Laut Deutsches Kolonial-Handbuch von 1908 verfügte die Jaluit-Gesellschaft über ein Stammkapital von 1,2 Mio. Mark. Im Aufsichtsrat saßen Johan Cesar VII. Godeffroy (Erster Vorsitz), Otto Thiemer (Stellv. Vorsitz), Hamburg, Friedrich Bendixen, Geheimer Kommerzienrat R. Böker aus Remscheid-Vieringhausen und Konsul H. Meyer-Delius, Hamburg.
In den Jahren bis zur Besetzung Mikronesiens durch die Japaner 1914 war die Gesellschaft dann nur noch rein unternehmerisch tätig.
Wirtschaft
Die Gesellschaft vereinbarte mit den Bewohnern den Anbau von Kokospalmen zur Produktion von Kopra und lieferte beispielsweise Geräte und Saatgut.

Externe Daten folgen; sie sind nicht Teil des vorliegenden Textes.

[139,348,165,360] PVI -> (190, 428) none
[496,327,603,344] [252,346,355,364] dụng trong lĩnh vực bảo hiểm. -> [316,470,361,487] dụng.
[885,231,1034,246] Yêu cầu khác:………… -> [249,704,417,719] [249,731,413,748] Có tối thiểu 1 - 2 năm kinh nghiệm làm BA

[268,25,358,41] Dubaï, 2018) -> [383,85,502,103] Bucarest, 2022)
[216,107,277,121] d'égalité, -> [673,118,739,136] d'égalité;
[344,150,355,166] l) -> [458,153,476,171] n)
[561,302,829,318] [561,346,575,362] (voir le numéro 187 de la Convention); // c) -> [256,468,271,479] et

Ebenfalls warb sie Arbeiter für die Plantagenarbeit an. Es wurde auch Land für Plantagen an Europäer verkauft.
Eine Schiffsverbindung bestand seit 1899 nach Sydney und Hongkong, die vom Deutschen Reich finanziell gefördert wurde.

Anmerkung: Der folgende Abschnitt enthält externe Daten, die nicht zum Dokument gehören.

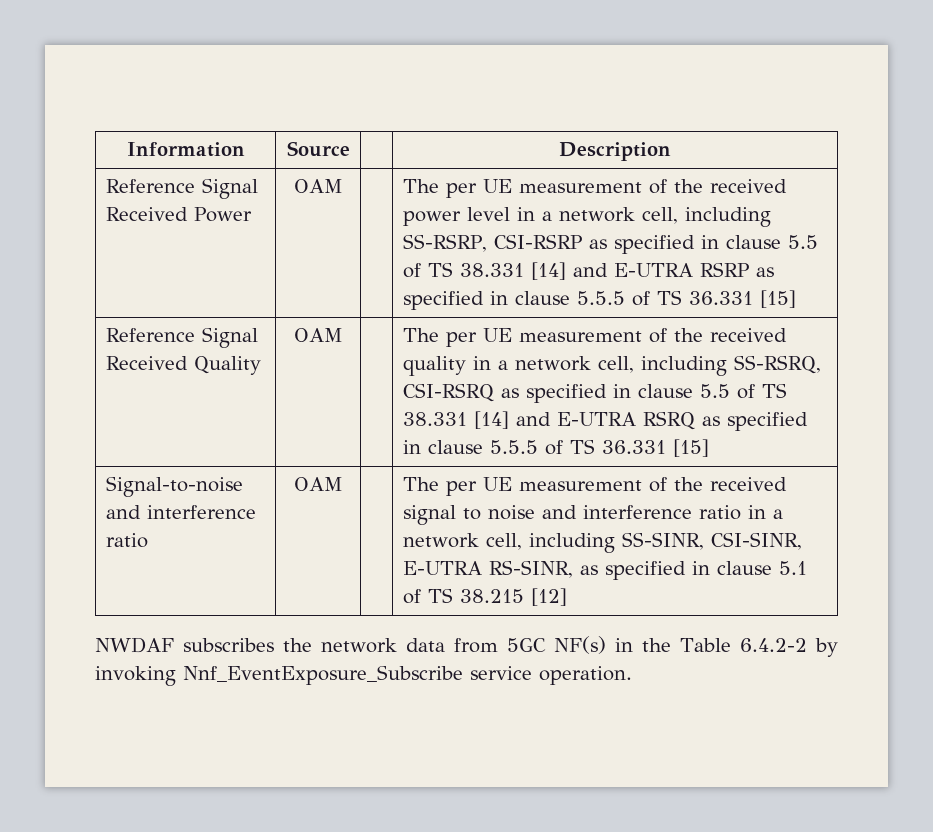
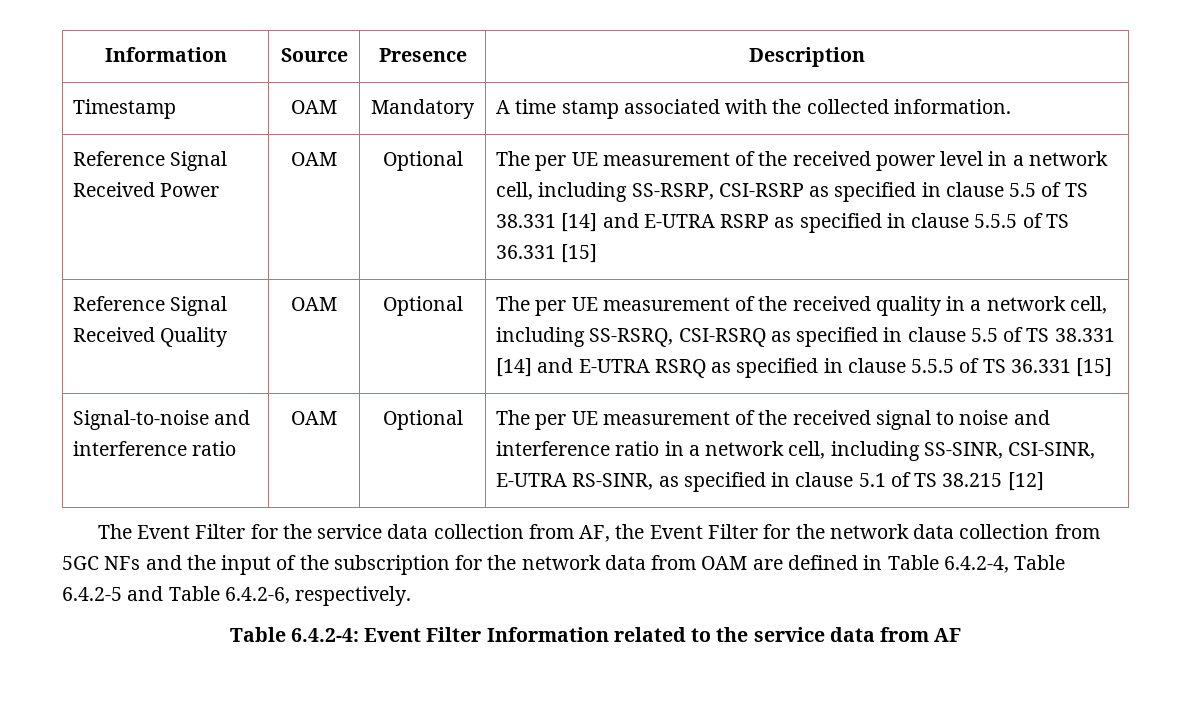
(350, 149) none -> [378,48,467,62] Presence
(671, 151) none -> [73,99,177,119] [291,100,337,114] [371,99,475,119] [496,99,1011,119] // Timestamp | OAM | Mandatory | A time stamp associated with the collected information.
(343, 186) none -> [382,151,463,171] Optional
(343, 335) none -> [382,296,463,316] Optional
(343, 484) none -> [382,410,463,430] Optional
[95,636,839,657] [95,665,632,686] NWDAF subscribes the network data from 5GC NF(s) in the Table 6.4.2-2 by invoking Nnf_EventExposure_Subscribe service operation. -> [97,524,1100,542] [62,555,1066,575] [62,586,412,606] [229,627,962,642] The Event Filter for the service data collection from AF, the Event Filter for the network data collection from 5GC NFs and the input of the subscription for the network data from OAM are defined in Table 6.4.2-4, Table 6.4.2-5 and Table 6.4.2-6, respectively. // Table 6.4.2-4: Event Filter Information related to the service data from AF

Als auf Nauru erhebliche Guano Funde bestätigt wurden, stand die Gesellschaft vor der Herausforderung daraus Kapital zu schlagen. Nauru ist eine steil ins Meer abfallende Vulkaninsel ohne natürlichen Hafen. Ein industrieller Abbau von Guano benötigte deshalb hohe Anfangsinvestitionen, die das Kapital der Gesellschaft überstiegen. Auf dem etwa 300 km entfernten britischen Banaba stand die Pacific Islands Company Ltd vor vergleichbaren Herausforderungen. Beide Unternehmen gründeten 1901 die deutsch-englische Pacific Phosphate Company (PPC) mit Sitz in London und einem Kapital von 125.000 £ 7%iger kumulativer Vorzugsaktien und 125.000 £ Stammaktien. Beide Unternehmen übertrugen ihre jeweiligen Konzessionen zum Abbau von Guano auf Nauru respektive Banaba auf die PPC. Die Jaluit-Gesellschaft erhielt neben den 10 % seines Aktienkapitals als Gegenleistung für die Konzession eine laufende Förderabgabe von der PPC. Nach Kündigung des Vertrags zwischen deutschem Reich und der Gesellschaft behielt diese ihre Konzessionsrechte an Nauru bei gegen eine jährliche Zahlung von 25.000 Mark an die Schutzgebietsverwaltung für die ersten 50.000 verschifften Tonnen und für jede weitere Tonne weitere 50 Pfennig (sic!). Diese Förderabgaben lagen unter Marktniveau und galten als wirtschaftliche Kompensation für die mit dem Vertragsende verlorenen Rechte der Gesellschaft. Die Beteiligung an der PPC, mit ihren Dividenden in Höhe von 15 % bis zu 50 % zwischen 1903 und 1913, stellte eine wichtige Einnahmequelle der Gesellschaft dar.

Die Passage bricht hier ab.